** Data extract follows **
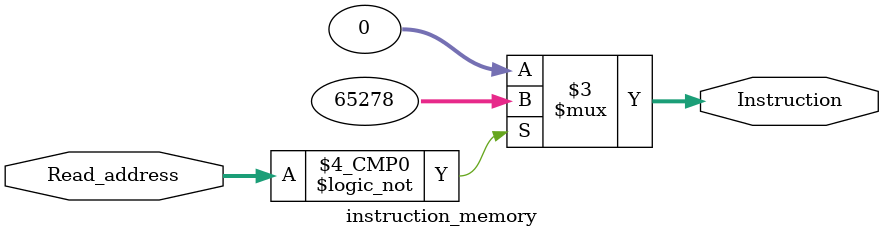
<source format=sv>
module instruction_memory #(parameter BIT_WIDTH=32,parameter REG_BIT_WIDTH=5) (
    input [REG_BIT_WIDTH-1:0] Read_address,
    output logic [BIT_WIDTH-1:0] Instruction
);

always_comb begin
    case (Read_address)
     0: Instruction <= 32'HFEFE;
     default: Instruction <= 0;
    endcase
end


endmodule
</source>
** End of Data extract **
** Data extract follows **
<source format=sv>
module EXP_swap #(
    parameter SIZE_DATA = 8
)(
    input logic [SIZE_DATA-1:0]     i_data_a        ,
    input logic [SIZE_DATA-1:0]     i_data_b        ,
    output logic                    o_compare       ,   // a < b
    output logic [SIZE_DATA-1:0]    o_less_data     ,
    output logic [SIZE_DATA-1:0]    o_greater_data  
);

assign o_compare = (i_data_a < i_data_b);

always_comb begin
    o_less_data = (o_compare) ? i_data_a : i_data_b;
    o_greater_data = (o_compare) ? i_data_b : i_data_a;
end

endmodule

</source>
** End of Data extract **
** Data extract follows **
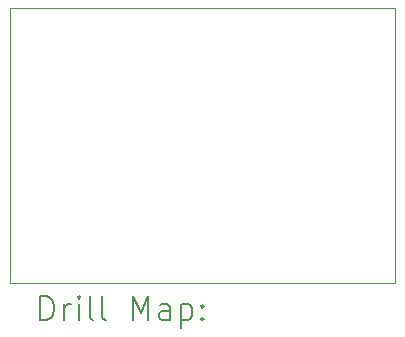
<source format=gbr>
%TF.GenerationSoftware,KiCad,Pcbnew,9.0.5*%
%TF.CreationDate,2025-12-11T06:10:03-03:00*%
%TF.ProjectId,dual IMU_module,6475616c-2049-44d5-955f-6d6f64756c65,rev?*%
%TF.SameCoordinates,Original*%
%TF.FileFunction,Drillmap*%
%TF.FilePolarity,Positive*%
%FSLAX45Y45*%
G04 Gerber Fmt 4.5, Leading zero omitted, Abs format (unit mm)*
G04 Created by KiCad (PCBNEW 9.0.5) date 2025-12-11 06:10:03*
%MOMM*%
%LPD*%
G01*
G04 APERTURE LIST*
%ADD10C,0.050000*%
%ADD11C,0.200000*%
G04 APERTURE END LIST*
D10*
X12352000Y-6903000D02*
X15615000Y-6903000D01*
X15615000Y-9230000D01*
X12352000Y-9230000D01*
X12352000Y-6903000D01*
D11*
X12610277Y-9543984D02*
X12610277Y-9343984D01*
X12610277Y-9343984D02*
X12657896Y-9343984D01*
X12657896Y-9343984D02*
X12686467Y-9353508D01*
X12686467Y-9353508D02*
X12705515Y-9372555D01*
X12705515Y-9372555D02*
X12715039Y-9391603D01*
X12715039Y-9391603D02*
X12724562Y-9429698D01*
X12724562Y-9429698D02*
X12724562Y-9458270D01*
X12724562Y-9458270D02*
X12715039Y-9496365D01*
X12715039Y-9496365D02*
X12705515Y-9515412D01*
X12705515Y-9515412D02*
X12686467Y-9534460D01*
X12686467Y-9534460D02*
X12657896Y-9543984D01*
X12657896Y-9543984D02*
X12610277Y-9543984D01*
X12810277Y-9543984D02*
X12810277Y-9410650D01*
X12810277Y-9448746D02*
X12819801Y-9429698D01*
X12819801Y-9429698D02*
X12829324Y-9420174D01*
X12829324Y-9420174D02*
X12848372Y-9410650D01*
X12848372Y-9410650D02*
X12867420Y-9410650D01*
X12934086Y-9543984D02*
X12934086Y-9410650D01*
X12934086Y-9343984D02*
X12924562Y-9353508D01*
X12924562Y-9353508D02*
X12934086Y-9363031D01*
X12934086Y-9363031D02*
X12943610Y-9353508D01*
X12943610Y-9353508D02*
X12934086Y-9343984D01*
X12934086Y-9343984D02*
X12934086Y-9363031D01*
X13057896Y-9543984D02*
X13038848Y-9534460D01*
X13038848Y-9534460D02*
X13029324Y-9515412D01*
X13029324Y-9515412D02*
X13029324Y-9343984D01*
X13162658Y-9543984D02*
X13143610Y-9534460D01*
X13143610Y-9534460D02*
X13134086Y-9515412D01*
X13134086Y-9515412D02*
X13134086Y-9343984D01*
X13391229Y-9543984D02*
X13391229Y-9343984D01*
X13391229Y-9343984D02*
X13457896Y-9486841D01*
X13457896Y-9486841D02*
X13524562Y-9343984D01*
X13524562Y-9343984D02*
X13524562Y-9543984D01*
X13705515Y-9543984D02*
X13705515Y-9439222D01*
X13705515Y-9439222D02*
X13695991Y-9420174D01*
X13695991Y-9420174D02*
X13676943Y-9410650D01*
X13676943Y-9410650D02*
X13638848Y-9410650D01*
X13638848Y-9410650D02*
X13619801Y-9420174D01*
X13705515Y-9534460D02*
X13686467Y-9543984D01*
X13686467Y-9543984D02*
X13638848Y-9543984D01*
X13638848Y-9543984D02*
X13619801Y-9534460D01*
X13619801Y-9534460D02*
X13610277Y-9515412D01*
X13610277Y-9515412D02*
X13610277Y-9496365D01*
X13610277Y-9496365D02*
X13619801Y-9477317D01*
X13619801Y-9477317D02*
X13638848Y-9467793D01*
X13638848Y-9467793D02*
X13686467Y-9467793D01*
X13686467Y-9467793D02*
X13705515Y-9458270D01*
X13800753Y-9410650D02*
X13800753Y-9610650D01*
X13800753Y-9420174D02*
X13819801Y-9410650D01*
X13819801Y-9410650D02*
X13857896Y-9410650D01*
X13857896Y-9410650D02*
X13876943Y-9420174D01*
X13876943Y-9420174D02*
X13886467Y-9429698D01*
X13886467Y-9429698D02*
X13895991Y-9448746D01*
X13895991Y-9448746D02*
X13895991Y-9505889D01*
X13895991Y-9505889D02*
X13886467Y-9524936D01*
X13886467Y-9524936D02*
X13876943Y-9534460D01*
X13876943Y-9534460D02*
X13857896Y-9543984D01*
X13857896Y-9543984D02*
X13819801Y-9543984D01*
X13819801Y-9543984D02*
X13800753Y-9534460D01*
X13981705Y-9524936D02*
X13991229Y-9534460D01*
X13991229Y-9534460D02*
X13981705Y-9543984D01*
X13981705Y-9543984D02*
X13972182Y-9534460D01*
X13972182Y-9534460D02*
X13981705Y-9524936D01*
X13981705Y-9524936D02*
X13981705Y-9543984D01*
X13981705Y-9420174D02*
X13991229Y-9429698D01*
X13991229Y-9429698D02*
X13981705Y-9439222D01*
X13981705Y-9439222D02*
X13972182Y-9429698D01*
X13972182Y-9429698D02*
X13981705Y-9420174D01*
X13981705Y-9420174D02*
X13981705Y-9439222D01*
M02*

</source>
** End of Data extract **
**Your assignment**
Using the entries above, give again exactly the lines from the line holding "G04 Gerber Fmt" through the line holding "X12686467Y-9353508D02*". Include both end lines and nothing else.

**Exercise response**
G04 Gerber Fmt 4.5, Leading zero omitted, Abs format (unit mm)*
G04 Created by KiCad (PCBNEW 9.0.5) date 2025-12-11 06:10:03*
%MOMM*%
%LPD*%
G01*
G04 APERTURE LIST*
%ADD10C,0.050000*%
%ADD11C,0.200000*%
G04 APERTURE END LIST*
D10*
X12352000Y-6903000D02*
X15615000Y-6903000D01*
X15615000Y-9230000D01*
X12352000Y-9230000D01*
X12352000Y-6903000D01*
D11*
X12610277Y-9543984D02*
X12610277Y-9343984D01*
X12610277Y-9343984D02*
X12657896Y-9343984D01*
X12657896Y-9343984D02*
X12686467Y-9353508D01*
X12686467Y-9353508D02*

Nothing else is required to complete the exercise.